A Colombian family’s entrepreneurial journey

Dr Enrique Sandino Vargas tillhör Centre for Family Entrepreneurship and Ownership (CeFEO) på JIBS. Han försvarade framgångsrikt sin doktorsavhandling den 22 oktober 2020.

Dr Enrique Sandino Vargas is a member of the Centre for Family Entrepreneurship and Ownership (CeFEO) at JIBS. He successfully defended his doctoral thesis 22 October 2020.

Enrique Sandino Vargas' doctoral thesis looks at how factors such as family interactions, historical events and context interact and affect an agricultural family business in Colombia. He has studied the entrepreneurial journey of the Cabrera family. The starting point was when their successful family business was displaced from its land due to armed conflicts. As a result of the Colombian peace agreement, the land was returned to the family, and today they are in the middle of discussions to re-start the family business.

For more than 70 years, the people of Colombia have suffered from the aftermath of the domestic armed conflict that has been going on in the country. Because of the civil war, nearly seven million Colombians have been forced to flee their homes. This has affected the lives of Colombia's farming families, many of whom have had to leave their lands during the years of the conflict in Colombia. The displacement has been accompanied by poverty that has forced many farming families to migrate, which has had a negative social and economic impact on the affected regions. With the peace process in Colombia, signed by the government and FARC guerrillas in 2016, began the return of land to those displaced. This has allowed farmers to return and set up farms to support themselves and improve their living conditions.

Enrique Sandino Vargas' doctoral thesis looks at the entrepreneurial journey undertaken by a displaced Colombian farming family.

‘’I have studied longitudinally, a former farming family in Colombia, and their journey from 1958 when they started a thriving family business to what their situation looks like today. I’ve followed their story from the period of the Colombian armed conflict, which led to the family being displaced from their land, until the Colombian peace agreement, which resulted in that they are now in the middle of the discussion to reactivate their family business,‘’ says Enrique Sandino Vargas.

Enrique Sandino Vargas has carried out an in-depth case study to highlight how various factors, such as family interactions, historical events and context, interact in influencing the decision on whether to revive an agricultural family business.

During the study, 30 family members belonging to the second and third generations of the Cabreras family were interviewed.
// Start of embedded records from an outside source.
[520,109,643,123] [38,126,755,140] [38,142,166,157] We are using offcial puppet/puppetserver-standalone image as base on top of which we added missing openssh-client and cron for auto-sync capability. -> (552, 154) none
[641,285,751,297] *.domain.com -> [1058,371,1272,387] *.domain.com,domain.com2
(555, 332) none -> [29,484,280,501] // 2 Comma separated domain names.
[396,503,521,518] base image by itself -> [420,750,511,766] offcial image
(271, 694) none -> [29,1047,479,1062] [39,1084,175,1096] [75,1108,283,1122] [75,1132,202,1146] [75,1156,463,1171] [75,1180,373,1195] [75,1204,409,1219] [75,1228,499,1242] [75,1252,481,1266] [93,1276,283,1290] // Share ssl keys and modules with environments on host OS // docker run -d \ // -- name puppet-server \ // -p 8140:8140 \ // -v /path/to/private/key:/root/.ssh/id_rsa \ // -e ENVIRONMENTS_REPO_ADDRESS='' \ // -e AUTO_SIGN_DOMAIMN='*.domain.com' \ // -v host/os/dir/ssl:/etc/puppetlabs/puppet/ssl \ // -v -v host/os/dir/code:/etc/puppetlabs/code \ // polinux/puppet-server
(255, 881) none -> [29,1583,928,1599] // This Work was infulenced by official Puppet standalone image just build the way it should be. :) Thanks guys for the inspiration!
The research has developed the perspective of habitualization to interpret the underlying processes that have affected the entrepreneurial journey of the Cabrera family. This facilitates understanding of the dynamics of family businesses – connection to history and the present and how the family affects and is affected by the company.
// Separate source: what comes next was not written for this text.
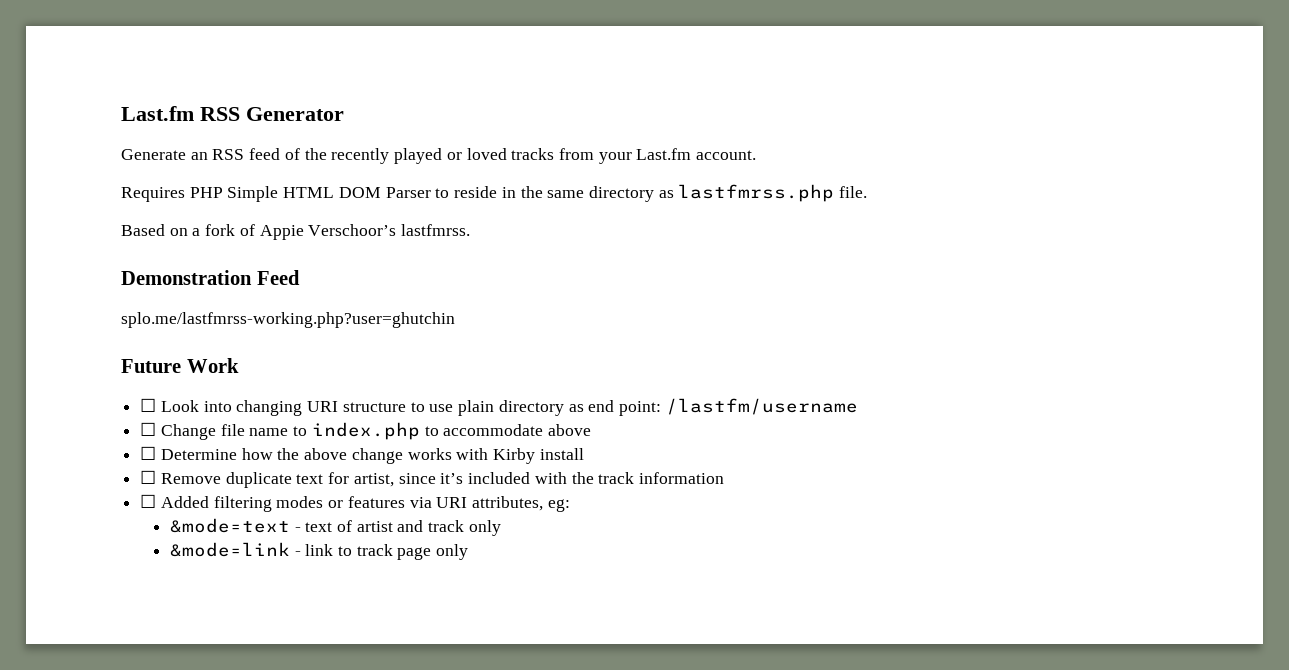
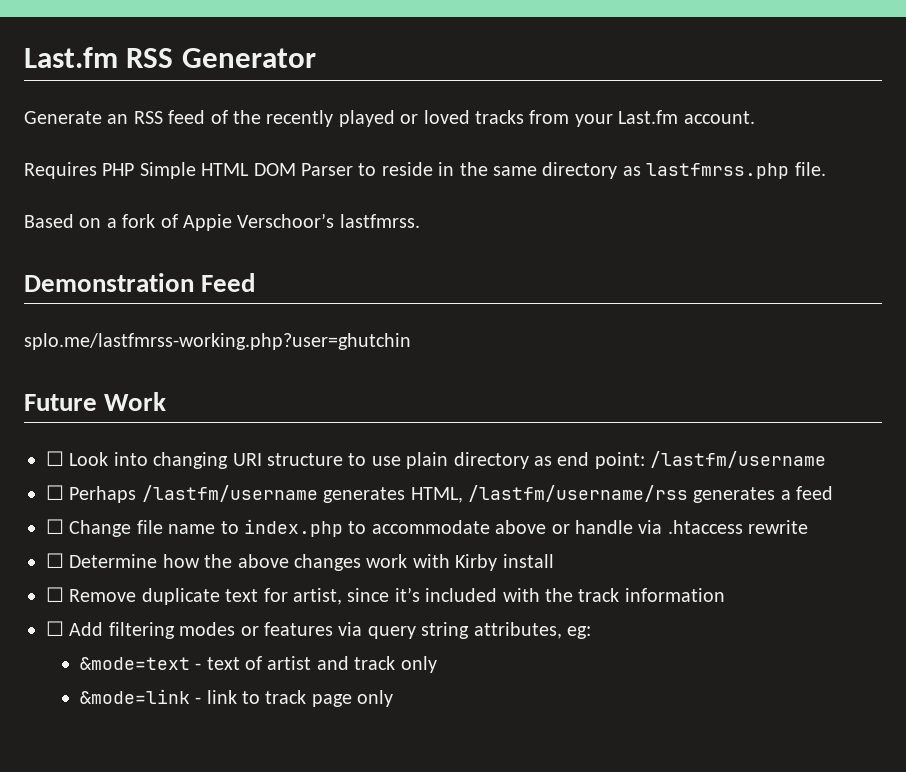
(858, 406) none -> [46,485,834,503] // ☐ Perhaps /lastfm/username generates HTML, /lastfm/username/rss generates a feed
(592, 430) none -> [551,520,809,534] or handle via .htaccess rewrite
[351,448,452,464] change works -> [294,554,408,571] changes work
[160,496,209,508] Added -> [69,622,104,636] Add
[436,497,468,508] URI -> [367,622,470,639] query string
‘’The farming business is traditionally a family activity. But from a family business perspective, the agricultural families are seldom studied. In this sense, this study is motivated by an insufficient theoretical development of the agricultural family as a family business. Studying agricultural families’ involvement in the farming business offer multiple opportunities to increase our understanding about family businesses and business families,’’ says Enrique Sandino Vargas.